Outras vidas

A história desta mulher é a prova de que na sociedade em que vivemos nem tudo é mau, como nos querem fazer crer

Não foi há muito tempo que esta história se passou. Num vulgar dia de trabalho no meu centro de saúde, uma mulher na casa dos cinquenta anos veio à minha consulta no contexto de doença aguda.

Apesar de não estar agendada para esse dia, fez questão de ser atendida, informando as funcionárias administrativas de que o seu caso era urgente. Transmitida a informação, aceitei a sua inscrição como supra numerária, como aliás acontece em idênticas situações.

Chegada a sua vez, entrou no meu gabinete queixando-se de tosse e muita expetoração, dores no peito e cansaço acentuado, tudo provocado pelos acessos constantes de tosse, que não a largava desde há quase duas semanas.

Através da história clínica, procurei investigar as causas daquela severa infeção respiratória, acreditando, à partida, ser ‘fruto do tempo’ e das mudanças bruscas de temperatura, normais para a época do ano. «Apanhou muito frio, não foi?», perguntei eu, por descargo de consciência, ao que ela respondeu: «É verdade, apanhei muito frio». «E não sabe que nestas alturas do ano deve proteger-se bem do frio?», adiantei, não imaginando o que a senhora me iria dizer. «Faço parte de uma organização cuja finalidade é cuidar dos sem-abrigo. Dou um pouco do meu tempo para ajudar os outros meus colegas nesse trabalho. E como estive de serviço a noite inteira no meu dia de escala, apanhei imenso frio» – contou a doente.

Ao ouvir estas palavras, fiquei em silêncio, sem saber como reagir. Enchi-me de coragem, respirei fundo e disse-lhe: «É uma mulher de muito valor. Aprecio o seu exemplo. Deus a recompensará».

Mediquei-a e continuámos a conversa acerca do seu trabalho solidário na organização onde já trabalha gratuitamente há vários anos como voluntária. Que exemplo, o desta mulher! São estes casos que efetivamente mostram que há outras vidas. Vidas riquíssimas, cheias de conteúdo e de grande coração, daquelas que vale a pena serem vividas, que vão deixando marcas pela mensagem que transmitem. Ao invés, temos também vidas vazias, sem chama, mal vividas, ‘inúteis’ até. E, como dizia Goethe, «toda a vida inútil é uma morte antecipada».

Este caso não é único, graças a Deus. Há muita gente anónima que dedica um pouco do seu tempo a ajudar os outros e a cuidar dos que mais precisam. Curiosamente, fazem-no fora dos holofotes da sociedade, num procedimento discreto, sem dar nas vistas, e pouco ou nada se sabe acerca desse trabalho e de quem o fez.

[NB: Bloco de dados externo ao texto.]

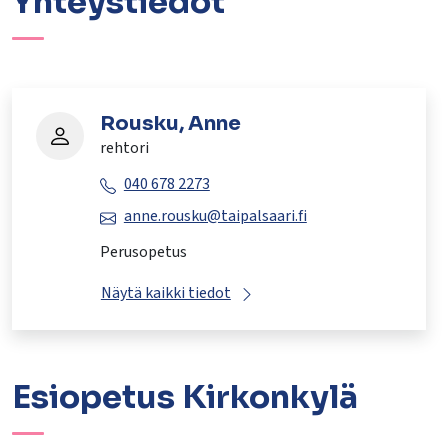
Yhteystiedot
Rousku, Anne
rehtori
040 678 2273
anne.rousku@taipalsaari.fi
Perusopetus
Näytä kaikki tiedot
Esiopetus Kirkonkylä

Mas, se escolhi este caso para divulgação junto dos leitores, não foi só para realçar o gesto solidário e sublinhar o exemplo e o valor desta mulher. Mais do que isso, foi para chamar a atenção a todos de que os problemas da sociedade não são só de alguns, ou do âmbito de algumas instituições. São de todos nós, dizem respeito a cada um e temos de ser nós a combatê-los. É um erro clamoroso apontar o dedo só ao Estado, às autarquias, às instituições, culpabilizando-as pelas falhas que vamos encontrando aqui e ali – ficando nós sempre de fora, fazendo o papel de juízes impiedosos a ditarem sentenças de condenação. Criticar é fácil, fazer é difícil: custa por vezes muito, tem riscos e tem um preço.

Neste contexto, concretamente no meu ramo, é frequente encontrar pessoas a exigirem ao Estado comparticipação em todas as despesas que fazem, desde as mais vultuosas, no caso de certos tratamentos – o que até se compreende –, até aos gastos mais supérfluos de higiene pessoal, totalmente descabidos e até ridículos.

Ninguém se conforma com o ter de contribuir minimamente para as despesas que faz, e até o pagamento da mais baixa taxa moderadora é logo posto em causa. Ter de pagar o que quer que seja não é connosco; e então sair um pouco da nossa comodidade, do nosso conforto, do nosso bem-estar para ir ao encontro de quem está mais necessitado e à espera da nossa ajuda, é coisa que deixamos para os outros ou para as instituições fazerem.

A história desta mulher, que se libertou da ‘lei da vulgaridade’ a ponto de ter arranjado uma doença por ajudar os outros, é um exemplo que me apraz registar. É a prova de que na sociedade em que vivemos nem tudo é mau, como nos querem fazer crer.

Há muita coisa boa escondida em estilos de vida diferentes – a contrastar com as vidas vazias e sem conteúdo que nos impingem diariamente. Por isso, naquele dia, naquela hora, naquele momento, pude comprovar, com agrado, que ainda há… outras vidas!